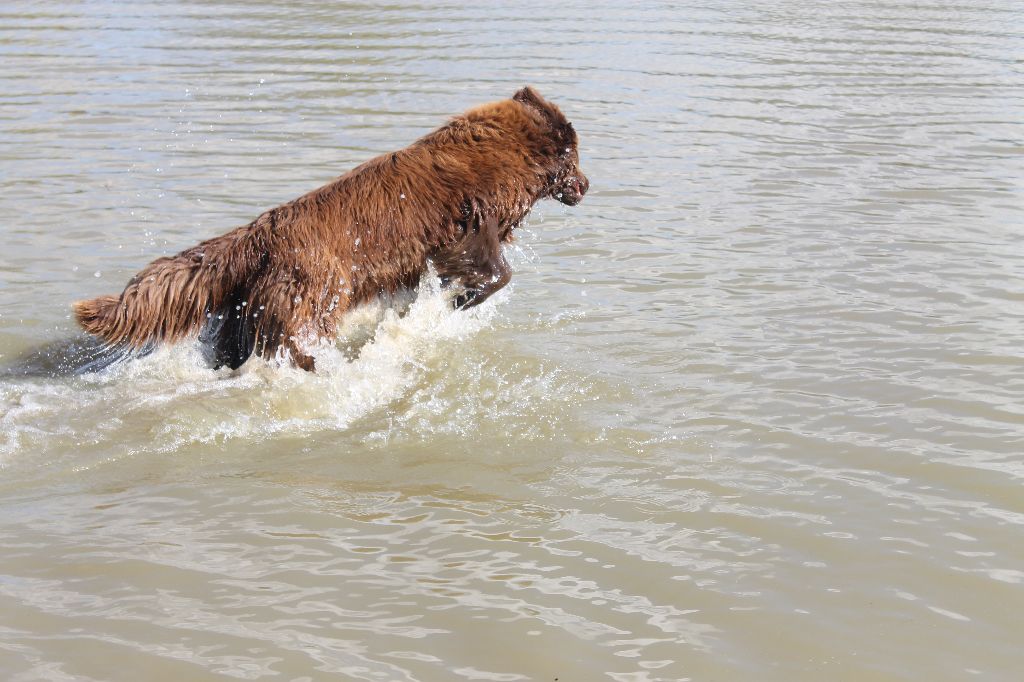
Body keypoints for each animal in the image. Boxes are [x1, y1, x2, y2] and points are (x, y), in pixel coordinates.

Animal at [72, 87, 589, 368]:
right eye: (575, 157)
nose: (586, 186)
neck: (511, 154)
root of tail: (256, 235)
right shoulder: (472, 228)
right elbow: (496, 272)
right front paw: (461, 300)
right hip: (315, 293)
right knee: (296, 342)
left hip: (247, 306)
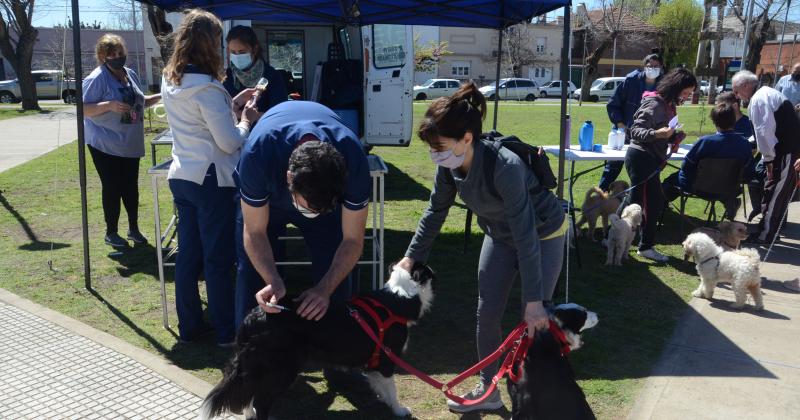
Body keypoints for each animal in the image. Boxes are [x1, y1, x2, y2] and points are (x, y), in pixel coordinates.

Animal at [200, 264, 438, 418]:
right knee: (260, 401)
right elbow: (392, 389)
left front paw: (384, 400)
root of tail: (254, 316)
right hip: (283, 368)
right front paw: (399, 410)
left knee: (249, 393)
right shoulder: (387, 358)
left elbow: (380, 385)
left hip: (259, 366)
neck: (399, 297)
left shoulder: (375, 363)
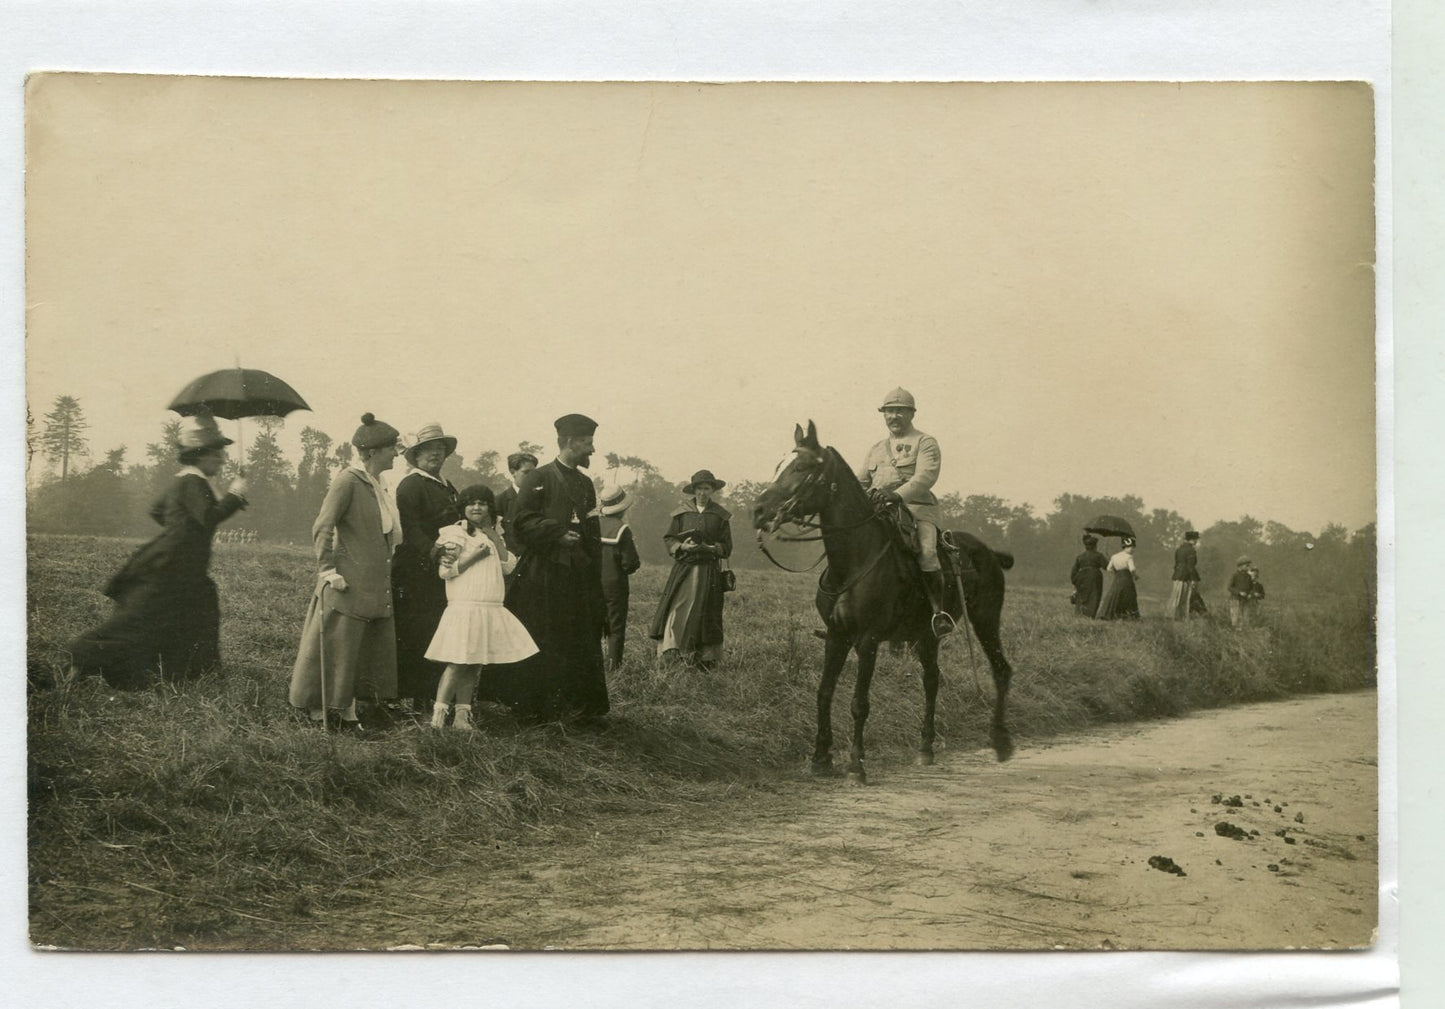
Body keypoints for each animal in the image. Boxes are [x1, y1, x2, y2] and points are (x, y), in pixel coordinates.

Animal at [757, 419, 1017, 780]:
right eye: (778, 464)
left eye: (802, 467)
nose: (759, 510)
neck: (852, 561)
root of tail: (989, 552)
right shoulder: (836, 637)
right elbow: (824, 693)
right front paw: (821, 758)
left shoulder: (867, 640)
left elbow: (859, 703)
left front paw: (856, 764)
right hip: (926, 635)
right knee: (932, 680)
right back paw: (925, 748)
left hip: (986, 619)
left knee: (1001, 670)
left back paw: (1001, 742)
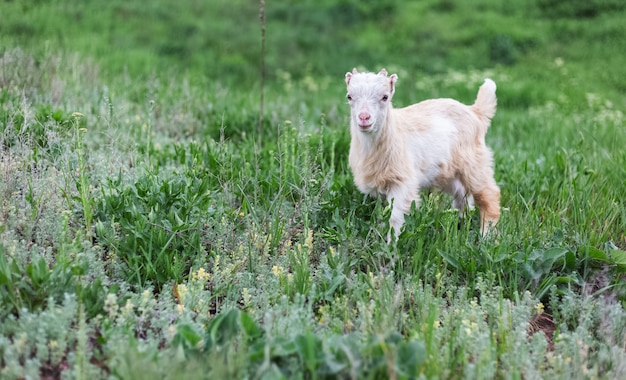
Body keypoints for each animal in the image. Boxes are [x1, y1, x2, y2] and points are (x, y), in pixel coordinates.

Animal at [344, 67, 500, 240]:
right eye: (349, 96)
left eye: (385, 97)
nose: (364, 117)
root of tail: (475, 112)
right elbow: (383, 213)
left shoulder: (402, 181)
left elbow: (395, 216)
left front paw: (392, 242)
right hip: (448, 172)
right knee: (462, 194)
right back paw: (460, 224)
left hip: (474, 163)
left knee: (489, 195)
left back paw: (487, 235)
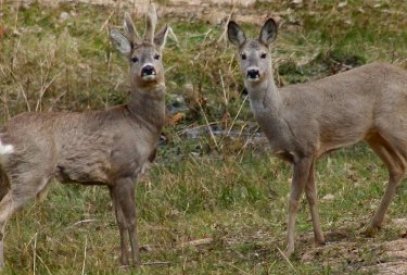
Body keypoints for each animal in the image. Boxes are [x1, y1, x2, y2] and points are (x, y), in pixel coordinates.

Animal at [0, 4, 169, 268]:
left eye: (157, 56)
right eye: (134, 58)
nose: (148, 70)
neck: (139, 123)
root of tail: (5, 134)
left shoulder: (111, 180)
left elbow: (119, 220)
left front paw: (122, 260)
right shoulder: (125, 171)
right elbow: (132, 219)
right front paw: (137, 262)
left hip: (8, 177)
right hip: (29, 171)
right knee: (2, 215)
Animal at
• • • • • • •
» TASK OBJECTIVE
When a picture appears among the entries, skip it; transcribe everything else exactly.

» RESULT OF THE TASK
Body keypoints for each animal in the image. Boxes are [x1, y1, x2, y2] and points are (x, y), in pixel coordinates.

Animal at [72, 87, 589, 368]:
right eye: (575, 157)
nose: (586, 186)
neck: (511, 154)
root of tail: (256, 235)
right shoulder: (472, 228)
right elbow: (496, 272)
right front paw: (461, 300)
right hip: (315, 293)
right knee: (296, 342)
left hip: (247, 306)
Body keypoints for each animal in the image. Boxes are [x1, y1, x2, y2] and points are (x, y), in pixel coordinates.

Animal at [200, 264, 438, 418]:
right knee: (260, 401)
right elbow: (392, 389)
left front paw: (384, 400)
root of tail: (254, 316)
right hip: (283, 368)
right front paw: (399, 410)
left knee: (249, 393)
right shoulder: (387, 358)
left elbow: (380, 385)
left hip: (259, 366)
neck: (399, 297)
left shoulder: (375, 363)
Body keypoints for each animal in the image. Boxes are [x1, y1, x2, y2] and points are (x, y), in pixel coordinates.

Animal at [757, 419, 1017, 780]:
right eye: (778, 464)
left eye: (802, 467)
nose: (759, 510)
neck: (852, 561)
root of tail: (989, 552)
right shoulder: (836, 637)
right elbow: (824, 693)
right front paw: (821, 758)
left shoulder: (867, 640)
left elbow: (859, 703)
left front paw: (856, 764)
right hip: (926, 635)
right knee: (932, 680)
right back paw: (925, 748)
left hip: (986, 619)
left knee: (1001, 670)
left back paw: (1001, 742)
Body keypoints for each animal in the image. Boxes are [x1, y1, x2, y2] and points are (x, y), in pixel coordinates.

Animal at [344, 67, 500, 240]:
right eye: (349, 96)
left eye: (385, 97)
nose: (364, 117)
root of tail: (475, 112)
right elbow: (383, 213)
left shoulder: (402, 181)
left elbow: (395, 216)
left front paw: (392, 242)
right hip: (448, 172)
right knee: (462, 194)
right back paw: (460, 224)
left hip: (474, 163)
left knee: (489, 195)
left back paw: (487, 235)
Body keypoints for each animal in the image. Boxes are [x1, y1, x2, y2] and points are (x, y), in pixel coordinates.

Animal at [0, 4, 169, 268]:
left eye: (157, 56)
right eye: (134, 58)
nose: (148, 70)
neck: (139, 123)
root of tail: (5, 134)
left shoulder: (111, 180)
left elbow: (119, 220)
left front paw: (122, 260)
right shoulder: (125, 171)
right elbow: (132, 219)
right front paw: (137, 262)
left hip: (8, 177)
right hip: (29, 171)
right knee: (2, 215)
Animal at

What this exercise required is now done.